Communication is a core part of life. It always has been and always will be. In order for our kids to transition to healthy adults effective communication is critical. In the past five years there has been a noticeable regression in communication skills among teens. Serious back peddling going on. What is one of the main causes? Drum roll, please! The cell phone! We have young people unable to communicate in real, tangible ways because they are accustom to being behind a screen constantly. Teaching our kids how to communicate is super 9-1-1 level of importance.
You have to be kidding me?
I am not. The present generation of teens have had exposure to cell phones since middle school if not earlier. The next generation will have even more access from texting, face time, tweeting and Snap Chat, etc. These forms of communication are not bad in moderation. Issues present themselves when screen time over rides real personal interaction. Unfortunately, many kids are more comfortable hiding behind a screen than actual face to face contact. Everything is being texted from “what are you wearing to school today” to “what’s for dinner?”
Here’s the deal, we have young people unable to make eye contact when engaging in conversation. When it comes to shifting from texting to phone conversations or engaging in conversation it evokes anxiety. Safety is found through their screen. This is scary and unhealthy. Human contact is something we need as human beings. Extract this and we’re in a scary place.
Teaching our kids how to communicate…
Where there’s a will, there’s a way. Lay the foundation for your kids, because if we don’t it will present road blocks for them in the future. Previous generations were exposed to pay phones, passing notes and constant face to face interaction. Unfortunately, the progression of technology has some serious draw backs; this is one of them. There is a lack of personal connection.
Three ways to keep the person in personal:
- Engage in phone conversations with your child don’t rely solely on texting. Teach them HOW to engage in a conversation on the phone. We have a wave of kids who do not know how to have a conversation on the phone. There are heaps of kids who now become anxious when they have to engage in an actual phone call. Let’s extract that angst and replace it with comfort.

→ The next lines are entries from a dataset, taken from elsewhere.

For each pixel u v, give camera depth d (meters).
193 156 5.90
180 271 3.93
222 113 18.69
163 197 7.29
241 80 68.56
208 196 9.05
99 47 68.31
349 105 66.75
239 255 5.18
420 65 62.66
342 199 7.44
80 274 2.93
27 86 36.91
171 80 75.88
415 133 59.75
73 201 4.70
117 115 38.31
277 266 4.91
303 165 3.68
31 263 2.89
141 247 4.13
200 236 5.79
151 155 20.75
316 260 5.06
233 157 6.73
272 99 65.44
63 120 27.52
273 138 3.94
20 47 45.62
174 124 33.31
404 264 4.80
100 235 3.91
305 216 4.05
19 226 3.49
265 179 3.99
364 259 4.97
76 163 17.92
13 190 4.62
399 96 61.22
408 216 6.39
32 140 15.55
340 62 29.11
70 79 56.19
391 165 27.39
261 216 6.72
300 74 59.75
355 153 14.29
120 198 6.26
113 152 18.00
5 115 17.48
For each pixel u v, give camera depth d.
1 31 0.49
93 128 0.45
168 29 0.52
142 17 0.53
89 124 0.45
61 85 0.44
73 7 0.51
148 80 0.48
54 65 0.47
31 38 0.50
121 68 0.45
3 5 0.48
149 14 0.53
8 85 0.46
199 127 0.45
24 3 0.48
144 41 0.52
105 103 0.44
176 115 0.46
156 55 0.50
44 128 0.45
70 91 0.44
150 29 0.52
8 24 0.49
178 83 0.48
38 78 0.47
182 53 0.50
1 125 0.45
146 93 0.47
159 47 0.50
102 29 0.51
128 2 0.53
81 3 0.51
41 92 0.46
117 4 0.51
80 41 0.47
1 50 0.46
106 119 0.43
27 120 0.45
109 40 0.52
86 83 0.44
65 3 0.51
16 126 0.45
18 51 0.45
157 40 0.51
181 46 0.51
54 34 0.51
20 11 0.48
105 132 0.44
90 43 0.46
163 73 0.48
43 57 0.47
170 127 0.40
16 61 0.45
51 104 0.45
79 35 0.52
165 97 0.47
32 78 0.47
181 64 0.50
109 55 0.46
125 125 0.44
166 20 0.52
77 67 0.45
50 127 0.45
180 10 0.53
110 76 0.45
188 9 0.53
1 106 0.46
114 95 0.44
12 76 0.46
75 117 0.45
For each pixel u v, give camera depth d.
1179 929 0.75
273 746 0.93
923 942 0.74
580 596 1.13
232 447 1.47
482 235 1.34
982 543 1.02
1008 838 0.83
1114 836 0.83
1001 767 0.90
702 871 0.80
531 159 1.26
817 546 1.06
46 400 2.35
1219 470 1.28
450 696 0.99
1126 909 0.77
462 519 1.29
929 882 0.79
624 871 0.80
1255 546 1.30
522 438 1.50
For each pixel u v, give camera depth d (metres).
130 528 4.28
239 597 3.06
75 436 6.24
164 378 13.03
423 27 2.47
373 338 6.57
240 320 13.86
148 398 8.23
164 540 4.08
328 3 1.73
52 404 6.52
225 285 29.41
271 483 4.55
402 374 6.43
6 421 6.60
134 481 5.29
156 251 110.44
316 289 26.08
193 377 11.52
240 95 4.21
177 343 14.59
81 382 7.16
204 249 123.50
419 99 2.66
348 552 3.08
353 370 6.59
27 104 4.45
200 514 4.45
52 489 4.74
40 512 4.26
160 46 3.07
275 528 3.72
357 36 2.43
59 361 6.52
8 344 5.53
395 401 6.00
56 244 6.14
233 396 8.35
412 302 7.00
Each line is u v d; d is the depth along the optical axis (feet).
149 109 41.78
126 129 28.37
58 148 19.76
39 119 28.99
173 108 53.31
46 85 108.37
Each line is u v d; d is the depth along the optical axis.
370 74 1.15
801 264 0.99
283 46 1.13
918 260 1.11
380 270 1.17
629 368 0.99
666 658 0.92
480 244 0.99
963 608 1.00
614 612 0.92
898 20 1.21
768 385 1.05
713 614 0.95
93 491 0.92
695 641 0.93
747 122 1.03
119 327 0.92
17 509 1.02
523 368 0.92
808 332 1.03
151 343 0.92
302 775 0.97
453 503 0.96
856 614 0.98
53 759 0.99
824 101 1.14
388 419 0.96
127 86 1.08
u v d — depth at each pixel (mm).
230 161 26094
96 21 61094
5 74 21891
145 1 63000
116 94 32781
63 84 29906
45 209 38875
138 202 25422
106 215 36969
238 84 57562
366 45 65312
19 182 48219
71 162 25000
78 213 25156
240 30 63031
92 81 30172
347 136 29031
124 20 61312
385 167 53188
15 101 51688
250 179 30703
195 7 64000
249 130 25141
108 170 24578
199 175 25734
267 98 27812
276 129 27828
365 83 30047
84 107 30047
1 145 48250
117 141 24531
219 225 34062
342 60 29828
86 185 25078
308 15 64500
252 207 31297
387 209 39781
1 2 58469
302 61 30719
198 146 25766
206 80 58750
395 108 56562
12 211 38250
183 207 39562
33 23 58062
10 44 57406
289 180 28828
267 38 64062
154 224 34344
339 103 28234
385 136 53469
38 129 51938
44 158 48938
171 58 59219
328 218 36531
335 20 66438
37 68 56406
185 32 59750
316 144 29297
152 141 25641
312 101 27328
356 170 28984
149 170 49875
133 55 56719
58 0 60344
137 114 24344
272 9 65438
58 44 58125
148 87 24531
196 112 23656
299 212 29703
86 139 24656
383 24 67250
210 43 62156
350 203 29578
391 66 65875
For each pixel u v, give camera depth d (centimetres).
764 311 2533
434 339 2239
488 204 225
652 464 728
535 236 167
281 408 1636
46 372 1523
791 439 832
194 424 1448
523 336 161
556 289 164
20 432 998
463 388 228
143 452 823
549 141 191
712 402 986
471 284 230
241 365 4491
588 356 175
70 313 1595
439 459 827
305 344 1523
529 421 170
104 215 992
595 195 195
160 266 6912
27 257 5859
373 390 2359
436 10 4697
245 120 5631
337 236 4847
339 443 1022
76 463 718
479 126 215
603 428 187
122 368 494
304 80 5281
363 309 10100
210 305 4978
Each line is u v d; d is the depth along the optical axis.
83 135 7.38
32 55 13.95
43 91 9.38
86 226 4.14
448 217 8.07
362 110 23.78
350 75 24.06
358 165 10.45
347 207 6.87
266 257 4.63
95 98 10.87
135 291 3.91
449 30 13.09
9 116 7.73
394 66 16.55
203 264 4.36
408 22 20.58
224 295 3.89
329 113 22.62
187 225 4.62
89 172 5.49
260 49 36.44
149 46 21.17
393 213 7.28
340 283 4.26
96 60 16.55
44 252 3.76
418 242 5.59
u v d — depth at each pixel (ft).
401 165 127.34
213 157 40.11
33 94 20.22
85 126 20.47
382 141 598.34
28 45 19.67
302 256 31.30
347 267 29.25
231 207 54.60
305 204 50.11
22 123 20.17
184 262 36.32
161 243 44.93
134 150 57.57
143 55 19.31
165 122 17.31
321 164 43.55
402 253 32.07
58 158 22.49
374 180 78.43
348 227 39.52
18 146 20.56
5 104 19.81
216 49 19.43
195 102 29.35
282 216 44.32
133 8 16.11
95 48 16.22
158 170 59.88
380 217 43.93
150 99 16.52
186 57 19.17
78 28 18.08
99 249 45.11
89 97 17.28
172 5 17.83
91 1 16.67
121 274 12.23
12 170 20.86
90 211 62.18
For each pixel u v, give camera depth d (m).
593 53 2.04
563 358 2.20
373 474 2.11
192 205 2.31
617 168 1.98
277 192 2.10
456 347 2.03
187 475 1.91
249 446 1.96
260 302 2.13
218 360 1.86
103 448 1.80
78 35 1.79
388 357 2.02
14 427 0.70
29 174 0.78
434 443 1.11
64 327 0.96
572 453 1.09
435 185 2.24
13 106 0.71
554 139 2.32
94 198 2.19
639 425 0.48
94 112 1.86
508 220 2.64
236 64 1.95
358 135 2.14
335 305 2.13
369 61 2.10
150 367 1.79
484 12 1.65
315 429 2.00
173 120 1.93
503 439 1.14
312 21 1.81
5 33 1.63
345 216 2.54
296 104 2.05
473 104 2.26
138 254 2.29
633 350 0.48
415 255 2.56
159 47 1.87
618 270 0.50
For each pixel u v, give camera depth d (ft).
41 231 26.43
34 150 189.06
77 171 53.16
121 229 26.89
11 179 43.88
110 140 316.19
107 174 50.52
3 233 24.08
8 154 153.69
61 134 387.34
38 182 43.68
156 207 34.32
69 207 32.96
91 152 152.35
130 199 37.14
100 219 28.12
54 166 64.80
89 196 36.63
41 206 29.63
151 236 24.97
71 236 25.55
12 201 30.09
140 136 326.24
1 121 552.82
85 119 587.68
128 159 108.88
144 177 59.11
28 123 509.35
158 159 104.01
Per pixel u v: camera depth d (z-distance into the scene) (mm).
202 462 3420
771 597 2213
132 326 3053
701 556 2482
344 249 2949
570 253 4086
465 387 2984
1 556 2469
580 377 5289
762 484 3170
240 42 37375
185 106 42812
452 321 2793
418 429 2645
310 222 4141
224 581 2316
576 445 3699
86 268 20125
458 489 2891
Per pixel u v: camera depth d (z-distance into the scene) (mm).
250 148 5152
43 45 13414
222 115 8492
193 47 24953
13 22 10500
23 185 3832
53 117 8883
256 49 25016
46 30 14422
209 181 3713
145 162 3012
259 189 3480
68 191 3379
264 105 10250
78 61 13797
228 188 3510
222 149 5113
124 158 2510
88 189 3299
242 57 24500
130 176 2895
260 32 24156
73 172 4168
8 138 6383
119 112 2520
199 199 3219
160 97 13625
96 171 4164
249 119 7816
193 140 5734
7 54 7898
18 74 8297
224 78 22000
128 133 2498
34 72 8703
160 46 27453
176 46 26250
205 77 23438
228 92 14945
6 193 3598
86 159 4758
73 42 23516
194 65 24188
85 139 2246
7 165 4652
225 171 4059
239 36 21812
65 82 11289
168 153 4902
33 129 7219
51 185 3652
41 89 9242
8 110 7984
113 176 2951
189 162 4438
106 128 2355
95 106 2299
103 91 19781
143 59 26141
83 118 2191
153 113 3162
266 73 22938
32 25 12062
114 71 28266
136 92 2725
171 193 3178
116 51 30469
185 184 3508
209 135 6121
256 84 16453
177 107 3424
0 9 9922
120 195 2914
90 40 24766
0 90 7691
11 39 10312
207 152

A few ways to get them on the phone and comfortable chatting:
Have them in charge of placing Friday night’s pizza order, scheduling their own dentist appointment or calling Grandma or Grandpa on a weekly basis (or bi-weekly). There is power in having them be comfortable with their own voice. It also strengthens confidence.
- Face to face time, not Face Time, but actual face time. Whether it’s asking what’s on the menu for dinner, what time is soccer practice or when are we going to Grandparent’s house; if family members are home the dialogue should be face to face. Avoid engaging in text conversation when everyone is home. This is prevalent and is impacting our kids communication ability and confidence.
I’ve worked with kids unable to maintain a conversation without evoking acute anxiety. Typing has replaced person to person contact with so many teens and it is and will present obstacles for their personal and professional lives. We can both prevent and rewire this practice.
- Phone free is the way to be; at least during meal time. The best platform for learning and reinforcing communication is during meal time. Whether it be learning how to maintain eye contact or the ability to listen and, in turn, ask questions. The dinner table has unlimited teachable moments. It’s easy to underutilize its power.
Teens do want to communicate, even when they don’t realize it. If we give them opportunities to be distracted then they’re going to be distracted. The ability to have person to person contact is a connection each of us need as human beings. When it does not exist it presents issues with self image, confidence and the propensity to evoke anxiety and depression.
People need people. This issue concerns me. Over the past two or three years the increase with kids commenting on how uncomfortable they are on the phone or chatting one on one with a teacher, boss, parent, etc. has increased. This directly correlates with more screen time and less people time.
Bring it back…
It’s time to reclaim the true personal connection in dialogue with other human beings. We can make this happen, but just like anything it must be consistent and have follow through. It isn’t just throwing down the law, it’s dialogue. Why are we doing this? Where did this come from? Let your kids in the know so it isn’t perceived as a punishment, because it isn’t. It’s a gift that they will get much later on in life.
Parenting is roller coaster crazy awesomeness. We aren’t friends, we’re the architects of their character. Know that with stronger and more personal forms of communication comes a stronger relationship with your teen. Rock on!
Wishing you a week of ‘I can see your eyes,’ communication:) Peace, Love & Goodness!